King Charles and Queen Camilla's thrones recycled from King George VI's coronation

King Charles and Queen Camilla will use recycled thrones from King George VI's coronation at their own.
The 74-year-old monarch and his 75-year-old wife will pay a special nod to Charles' late grandparents by reusing identical chairs that were used in George VI's 1937 coronation and also be sustainable.
George's throne has been re-upholstered but still boasts the original embroidered coats of arms.
And Camilla's, which was used by the Queen Mother, has the queen's coat of arms.
Caroline de Guitaut, the deputy surveyor of the King’s Works of Art at the Royal Collection Trust, said: "For His Majesty King Charles III's coronation he has wanted very much to re-use things where possible and obviously it's an incredibly efficient and sustainable thing to do.
"So it's giving the chairs I suppose a new life in a slightly different guise, but at the same time respecting that they are historic objects, and conserving them for the future."
They will take to the thrones after they are formally crowned at Westminster Abbey on Saturday (06.05.23).
Charles and Camilla will also be seated in chairs of estate that the late Queen Elizabeth and Duke of Edinburgh used at the monarch's 1953 coronation.

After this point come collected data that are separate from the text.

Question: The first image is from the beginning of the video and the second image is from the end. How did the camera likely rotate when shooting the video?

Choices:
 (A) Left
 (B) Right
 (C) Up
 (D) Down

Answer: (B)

Buckingham Palace shared new photos of the ceremonial outfits the couple will wear.
The images show the Royal School of Needlework's embroidery team working on the garments, with Charles, set to wear the crimson velvet Robe of State worn by his grandfather at his coronation.

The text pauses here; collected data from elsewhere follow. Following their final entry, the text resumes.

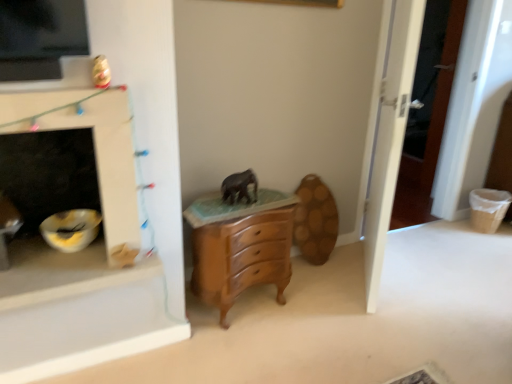
Question: From a real-world perspective, is white glossy fireplace at left on matte gray elephant at center?

Choices:
 (A) yes
 (B) no

Answer: (A)

Question: Is white glossy fireplace at left at the right side of matte gray elephant at center?

Choices:
 (A) yes
 (B) no

Answer: (B)

Question: Can you confirm if white glossy fireplace at left is positioned to the left of matte gray elephant at center?

Choices:
 (A) no
 (B) yes

Answer: (B)

Question: From the image's perspective, is white glossy fireplace at left under matte gray elephant at center?

Choices:
 (A) yes
 (B) no

Answer: (A)

Question: From the image's perspective, is white glossy fireplace at left on top of matte gray elephant at center?

Choices:
 (A) yes
 (B) no

Answer: (B)

Question: Is matte gray elephant at center to the left or to the right of white glossy fireplace at left in the image?

Choices:
 (A) left
 (B) right

Answer: (B)

Question: Is matte gray elephant at center spatially inside white glossy fireplace at left, or outside of it?

Choices:
 (A) inside
 (B) outside

Answer: (B)

Question: Is matte gray elephant at center wider or thinner than white glossy fireplace at left?

Choices:
 (A) thin
 (B) wide

Answer: (B)

Question: Is matte gray elephant at center taller or shorter than white glossy fireplace at left?

Choices:
 (A) short
 (B) tall

Answer: (A)

Question: Considering the positions of point (390, 132) and point (248, 198), is point (390, 132) closer or farther from the camera than point (248, 198)?

Choices:
 (A) closer
 (B) farther

Answer: (B)

Question: Would you say white wooden door at right is to the left or to the right of matte gray elephant at center in the picture?

Choices:
 (A) left
 (B) right

Answer: (B)

Question: Is white wooden door at right spatially inside matte gray elephant at center, or outside of it?

Choices:
 (A) inside
 (B) outside

Answer: (B)

Question: Is white wooden door at right taller or shorter than matte gray elephant at center?

Choices:
 (A) tall
 (B) short

Answer: (A)

Question: Is matte gray elephant at center wider or thinner than wooden chest of drawers at center?

Choices:
 (A) thin
 (B) wide

Answer: (A)

Question: In terms of height, does matte gray elephant at center look taller or shorter compared to wooden chest of drawers at center?

Choices:
 (A) short
 (B) tall

Answer: (A)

The organisation - of which Camilla has been patron since 2017 - have been conserving the velvet, while its lining and gold lace have been worked on by Ede and Ravenscroft.
After the coronation service, Charles will then change into the Robe of Estate, which was also worn by King George and is made of purple silk velvet embroidered in gold.

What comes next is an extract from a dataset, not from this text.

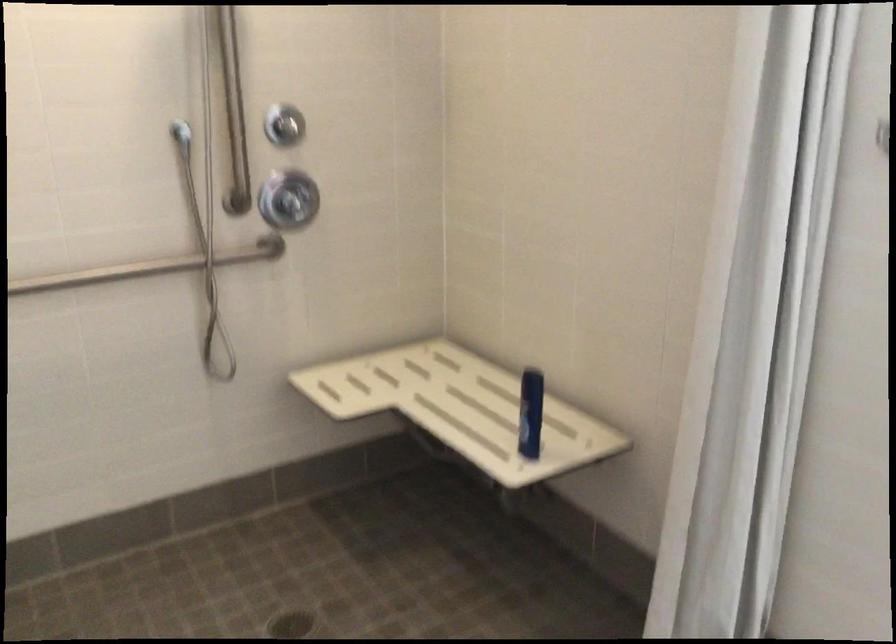
Find where to turn the small chrome knob. Please return your answer as a coordinate pair (x, y).

(282, 125)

Meanwhile, Camilla will wear the crimson velvet Robe of State originally made for her mother-in-law when she was coronated in 1953. It has been conserved with adjustments made by Ede and Ravenscroft.
Her Robe of Estate is new, and has been made by Ede and Ravenscroft in purple velvet, with a design and hand embroidery from the Royal School of Needlework, who have been inspired by nature and the environment.
The train features a design including bees, a beetle, myrtle to represent hope, cornflowers to represent love and tenderness, Camilla's birth flower Delphinium, Lily of the Valley - which was one of Queen Elizabeth's favourite flowers and also featured in the queen consort's bouquet when she married the king - and Maidenhair Fern, which symbolises purity.
The robe also features the national emblems of the United Kingdom - the rose, thistle and shamrock.
Buckingham Palace said in a statement: "For the first time, insects including bees and a beetle feature on the Coronation Robe, drawing on the themes of nature and the environment and reflecting their Majesties' affection for the natural world."